Monday, May 27, 2019

China Lowers Trade Tariffs On Foreign Vehicles And Auto Parts

Donald Trump must be ecstatic.

The United States and China have been slowly creeping towards a trade war, which has effected the cost and availability of automobiles. Not only has China imposed a 25% tariff on foreign cars, it has also held several cars at port. The 25% tariff has effected GM, which produces the CT6 hybrid in China. The high tariffs have also greatly impacted European automakers, although the issue is about to improve. According to Reuter's Adam Jourdan, China will cut its tariffs to allow for greater access to its enormous automotive market.

Starting on July 1, 2018, the tariff will be cut from 25% to 15% for most vehicles.

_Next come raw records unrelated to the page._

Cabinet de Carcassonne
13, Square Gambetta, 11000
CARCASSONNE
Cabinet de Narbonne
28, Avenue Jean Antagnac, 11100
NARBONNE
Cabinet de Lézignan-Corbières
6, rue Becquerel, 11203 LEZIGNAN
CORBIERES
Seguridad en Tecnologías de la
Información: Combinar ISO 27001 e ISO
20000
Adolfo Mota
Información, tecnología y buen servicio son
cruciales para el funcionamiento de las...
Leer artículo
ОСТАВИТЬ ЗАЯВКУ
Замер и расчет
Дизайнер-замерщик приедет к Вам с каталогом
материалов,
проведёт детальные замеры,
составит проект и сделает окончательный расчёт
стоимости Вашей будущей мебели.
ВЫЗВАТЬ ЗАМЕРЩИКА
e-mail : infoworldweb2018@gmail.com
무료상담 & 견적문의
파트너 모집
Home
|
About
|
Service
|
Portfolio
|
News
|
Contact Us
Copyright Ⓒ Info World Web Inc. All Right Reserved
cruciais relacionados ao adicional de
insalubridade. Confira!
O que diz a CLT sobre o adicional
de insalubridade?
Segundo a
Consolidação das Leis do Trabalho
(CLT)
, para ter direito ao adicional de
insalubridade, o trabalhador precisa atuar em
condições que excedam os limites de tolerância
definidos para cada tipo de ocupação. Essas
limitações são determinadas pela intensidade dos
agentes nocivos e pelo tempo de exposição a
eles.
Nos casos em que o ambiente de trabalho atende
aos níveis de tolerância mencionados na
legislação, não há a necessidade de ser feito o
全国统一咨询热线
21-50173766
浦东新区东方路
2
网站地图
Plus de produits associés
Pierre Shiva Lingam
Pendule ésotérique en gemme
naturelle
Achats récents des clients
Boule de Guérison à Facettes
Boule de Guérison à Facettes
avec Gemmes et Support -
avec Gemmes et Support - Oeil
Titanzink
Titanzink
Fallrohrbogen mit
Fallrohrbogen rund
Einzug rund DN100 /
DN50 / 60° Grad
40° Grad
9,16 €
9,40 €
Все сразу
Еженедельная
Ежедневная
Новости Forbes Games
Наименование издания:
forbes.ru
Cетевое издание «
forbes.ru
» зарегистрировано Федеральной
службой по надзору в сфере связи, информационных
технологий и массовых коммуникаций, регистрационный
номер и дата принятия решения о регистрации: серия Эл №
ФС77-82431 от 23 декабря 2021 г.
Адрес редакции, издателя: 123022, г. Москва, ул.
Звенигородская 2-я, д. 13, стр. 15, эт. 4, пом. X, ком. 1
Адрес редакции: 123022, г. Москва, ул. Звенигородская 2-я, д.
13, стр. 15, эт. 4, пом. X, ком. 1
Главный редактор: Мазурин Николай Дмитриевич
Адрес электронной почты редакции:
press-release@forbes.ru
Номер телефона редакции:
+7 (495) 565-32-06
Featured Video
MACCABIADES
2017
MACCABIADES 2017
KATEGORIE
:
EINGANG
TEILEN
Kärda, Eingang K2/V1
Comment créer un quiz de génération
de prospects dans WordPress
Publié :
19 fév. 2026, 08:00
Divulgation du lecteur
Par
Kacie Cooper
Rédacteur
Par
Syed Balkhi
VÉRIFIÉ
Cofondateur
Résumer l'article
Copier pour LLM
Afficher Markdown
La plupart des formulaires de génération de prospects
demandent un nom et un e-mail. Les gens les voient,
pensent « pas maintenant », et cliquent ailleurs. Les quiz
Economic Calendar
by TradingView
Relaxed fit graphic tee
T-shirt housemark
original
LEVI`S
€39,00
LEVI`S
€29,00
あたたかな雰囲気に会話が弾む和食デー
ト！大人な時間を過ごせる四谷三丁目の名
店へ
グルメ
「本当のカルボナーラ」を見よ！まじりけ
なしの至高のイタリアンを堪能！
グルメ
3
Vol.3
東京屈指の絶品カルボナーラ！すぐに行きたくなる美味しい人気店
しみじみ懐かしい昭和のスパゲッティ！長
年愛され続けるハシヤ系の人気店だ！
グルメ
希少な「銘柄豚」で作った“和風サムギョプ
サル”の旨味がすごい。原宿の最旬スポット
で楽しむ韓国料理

The Chinese Ministry of Finance said in a statement that the move is to spur development in the local auto sector. Initially, the move will mainly help premium brands such as Audi, BMW, Mercedes-Benz, and Tesla. BMW said this is a "strong signal that China will continue to open up," and Audi said it was looking forward to "further liberalization and opening" of the Chinese market. A Nissan executive also added that the "Benefits are huge for our business, especially Infiniti." The German cars will be the biggest beneficiaries, due to the sheer number of cars they sell.

The reduced tariffs will help foreign automakers compete with local Chinese automakers on price. Toyota said it would reduce prices on cars that benefited from lower tariffs in order to be more competitive. China will also reduce the tariff on auto parts from 10% down to 6%. Donald Trump has been opposed to trade tariffs with China, so this news should make him very happy. US trade talks with China will continue, with working plans to eliminate China's long-standing rules on foreign ownership of businesses.